> _What the task asks_
Among the entries below, find the lines with "interest" and copy them.

Stored items:
=== Begin Enclosure ===

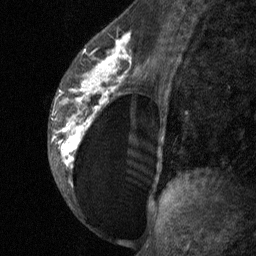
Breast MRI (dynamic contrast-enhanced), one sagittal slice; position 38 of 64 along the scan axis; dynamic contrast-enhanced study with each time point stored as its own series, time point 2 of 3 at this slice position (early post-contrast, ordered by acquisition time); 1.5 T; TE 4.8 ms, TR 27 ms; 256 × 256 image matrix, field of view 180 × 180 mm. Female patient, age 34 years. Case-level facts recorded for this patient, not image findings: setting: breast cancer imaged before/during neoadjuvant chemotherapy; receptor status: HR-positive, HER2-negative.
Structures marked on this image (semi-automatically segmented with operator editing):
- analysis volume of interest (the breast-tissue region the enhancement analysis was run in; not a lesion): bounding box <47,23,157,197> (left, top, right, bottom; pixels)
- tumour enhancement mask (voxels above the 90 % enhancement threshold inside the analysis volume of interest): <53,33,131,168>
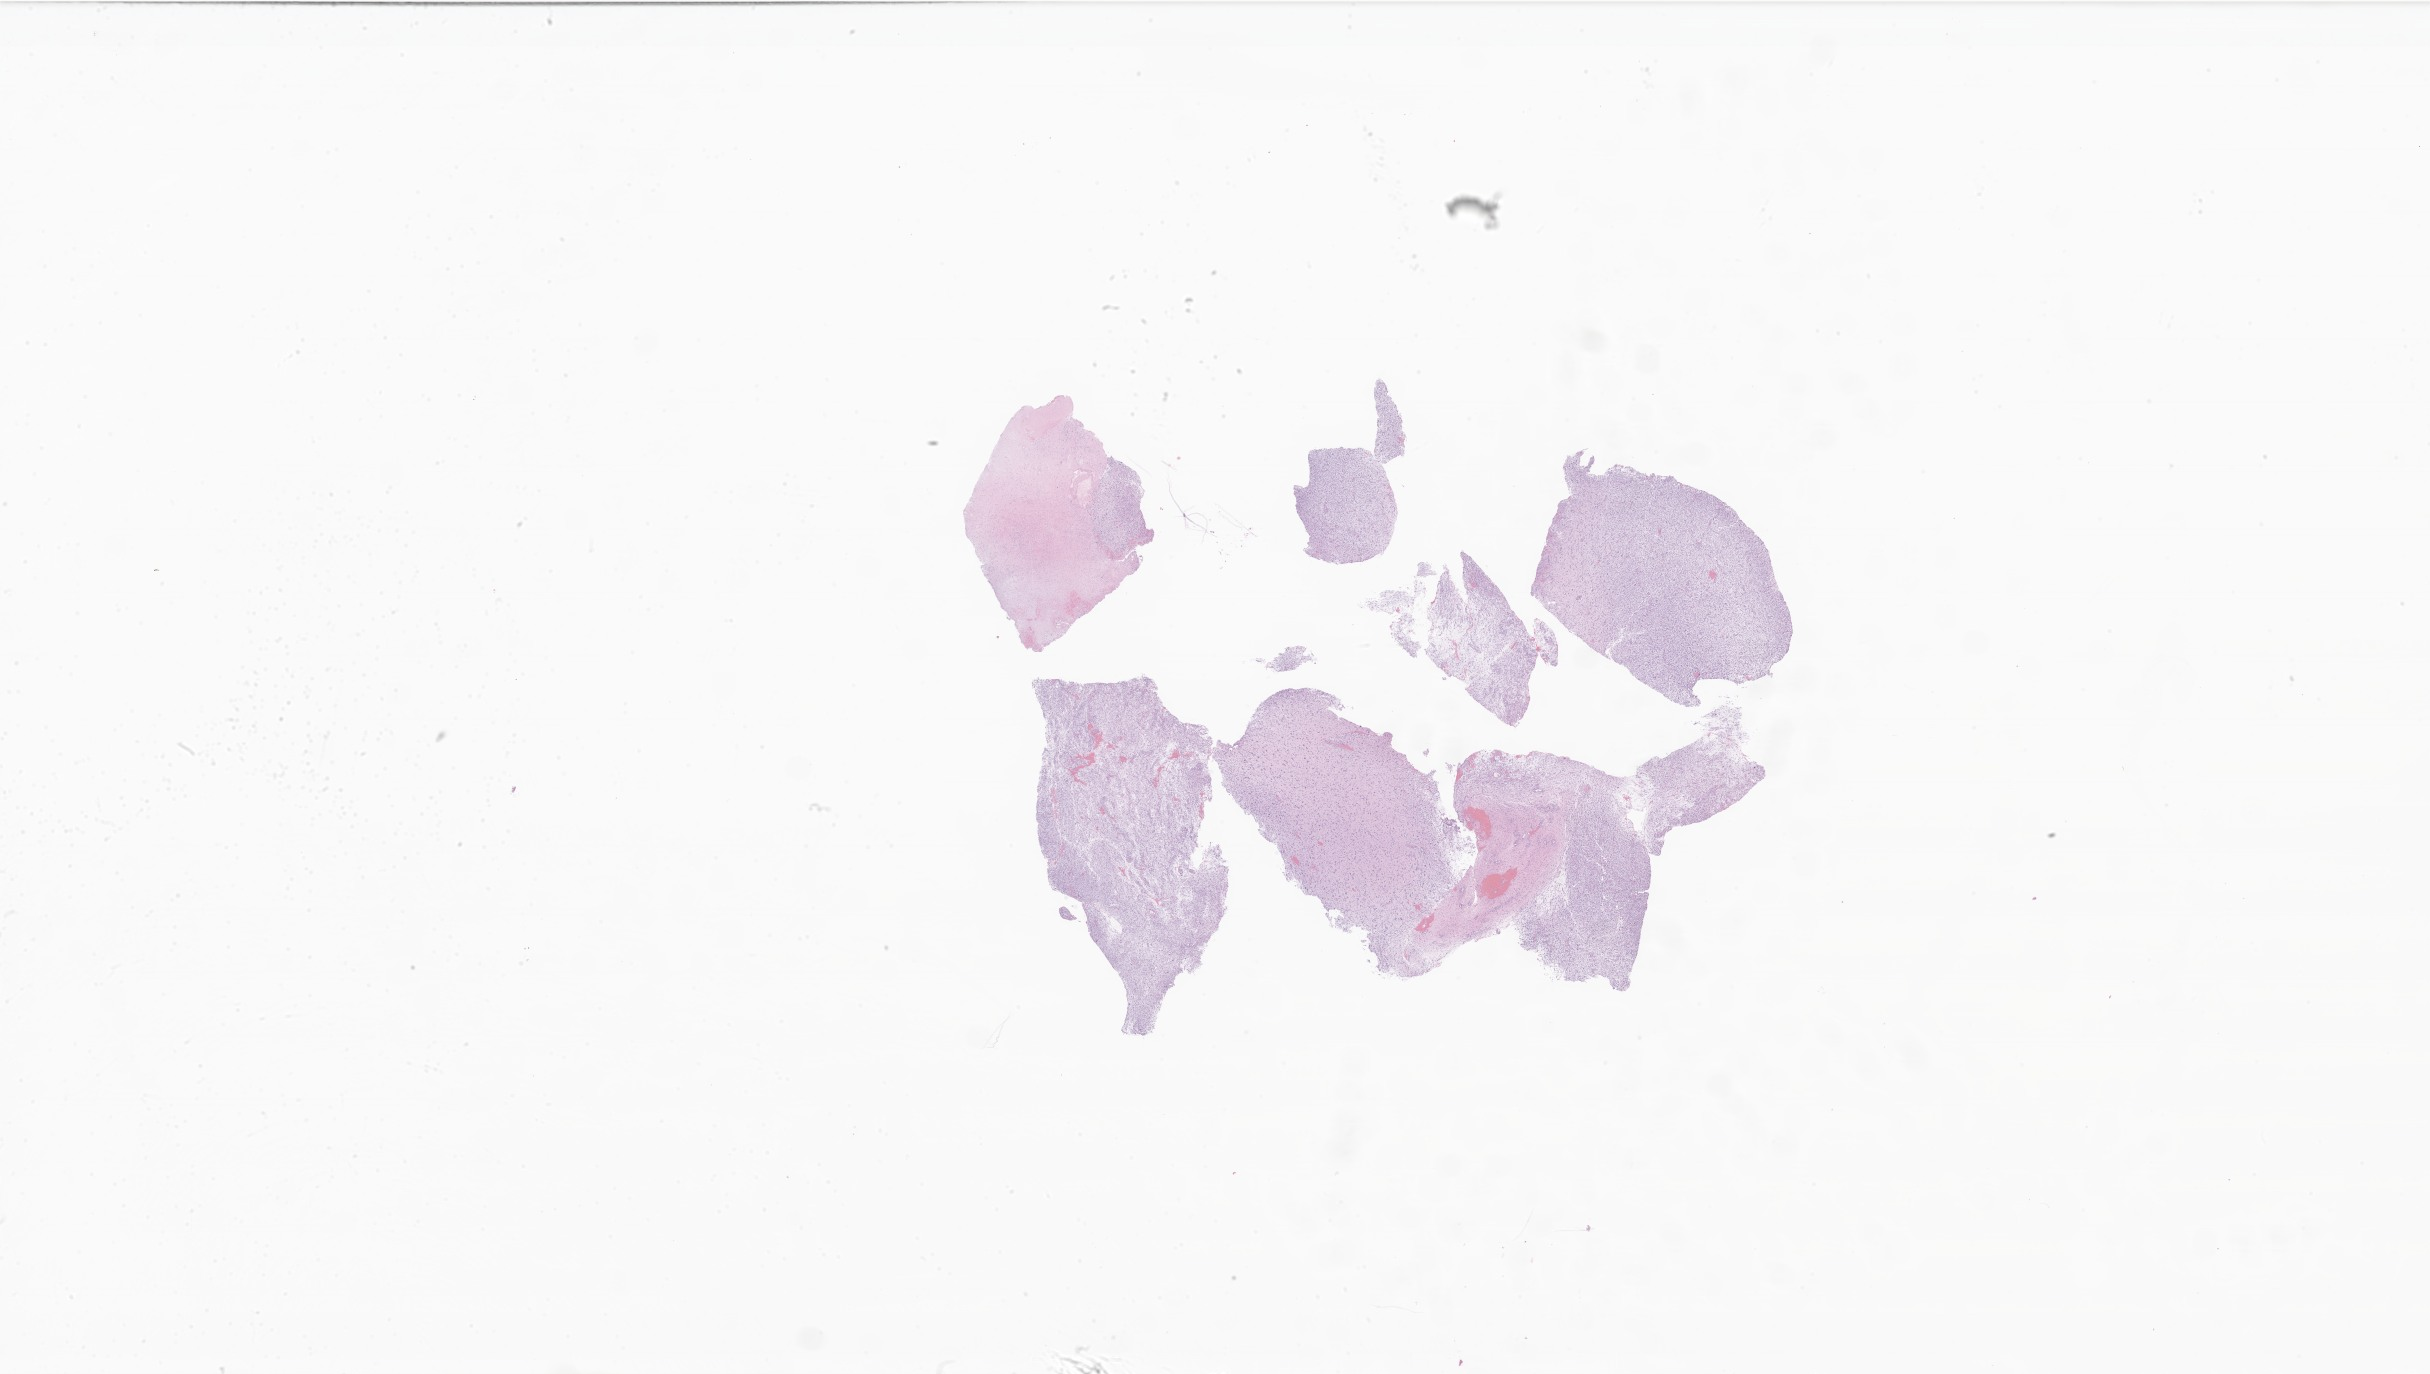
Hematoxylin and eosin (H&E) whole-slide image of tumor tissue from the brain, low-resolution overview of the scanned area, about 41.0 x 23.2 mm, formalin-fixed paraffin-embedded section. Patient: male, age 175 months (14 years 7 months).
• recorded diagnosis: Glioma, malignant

=== End Enclosure ===

> _Task response_
- analysis volume of interest (the breast-tissue region the enhancement analysis was run in; not a lesion): bounding box <47,23,157,197> (left, top, right, bottom; pixels)
- tumour enhancement mask (voxels above the 90 % enhancement threshold inside the analysis volume of interest): <53,33,131,168>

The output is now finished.